Este individuo, vestido de preto, fez com que todos os concorrentes exclamassem, possuidos de profunda admiração:

—Oh! O padre Francisco!!!

Houve uns momentos de assombro geral, durante os quaes foram sentar-se a ambos os lados da meza Julião e o joven evangelista Mateus.

Passados aqueles momentos, o padre Francisco disse:

—«Sim, amigos meus, é o padre Francisco, que, tendo ouvido na palavra de Deus o convite a «todos os sedentos para virem ás aguas», cheio de sêde acode pressuroso a esse manancial de aguas divinas; o padre Francisco, que ouviu ainda a tempo o aviso de Deus: o padre Francisco, emfim, que, impelido hoje por uma força desconhecida, por uma voz que lhe grita: «para deante» vem para fazer aqui, e depois em outra parte, uma confissão dos seus erros, e uma profissão de fé. Todos sabeis quem eu sou, todos me conheceis: e por isso mesmo a vós outros, antes do que a ninguem, venho dizer-vos que creio no milagre portentoso do Santo, porque dos meus olhos tambem cairam as escamas do erro.

«Eu era cego, guia de cegos; e ai! sem o pensar, a quantos precipitei eu no barranco!

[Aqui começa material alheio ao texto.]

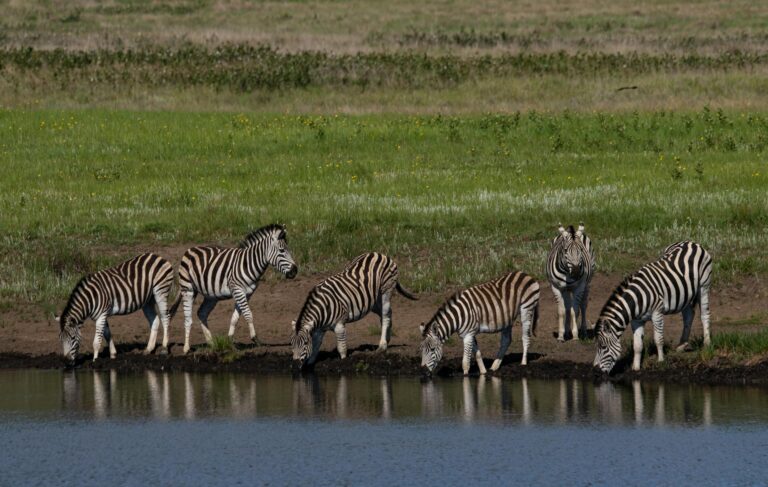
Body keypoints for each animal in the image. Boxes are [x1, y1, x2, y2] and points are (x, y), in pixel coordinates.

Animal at [178, 224, 298, 354]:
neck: (249, 264)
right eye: (282, 251)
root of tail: (190, 249)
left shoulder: (247, 293)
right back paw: (186, 348)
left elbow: (235, 317)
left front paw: (230, 340)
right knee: (188, 318)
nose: (295, 271)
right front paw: (255, 338)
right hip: (188, 288)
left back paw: (211, 343)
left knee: (202, 313)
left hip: (211, 295)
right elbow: (248, 314)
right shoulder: (238, 290)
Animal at [594, 241, 712, 373]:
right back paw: (682, 345)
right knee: (688, 316)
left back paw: (707, 344)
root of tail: (691, 242)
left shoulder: (657, 314)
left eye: (603, 347)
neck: (637, 299)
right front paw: (635, 367)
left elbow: (658, 339)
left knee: (704, 315)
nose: (595, 370)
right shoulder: (636, 320)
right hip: (685, 294)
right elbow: (637, 345)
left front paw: (660, 361)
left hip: (703, 286)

«Nescio de mim que, tendo o Evangelho em minhas mãos, jámais estudei as verdades nele contidas, fiando-me sómente na interpretação rotineira que me haviam ensinado nas cadeiras de teologia que cursei.

«Porém, graças a Deus, vim ao reconhecimento da verdade que ha em Cristo Jesus, e hoje abandono o erro que está na Egreja de Roma. De hoje em deante serei cristão de Cristo, porém não cristão do Papa; serei prégador do Evangelho, porém não serei sacerdote; perderei com isso a minha reputação, o meu credito, tudo; porém não me importa; ganhei a Cristo; é quanto basta; e a todos quantos julguem ver no meu procedimento um fim interesseiro, emprazo-os para deante do Tribunal Supremo, naquele dia em que «todo o oculto será manifesto.»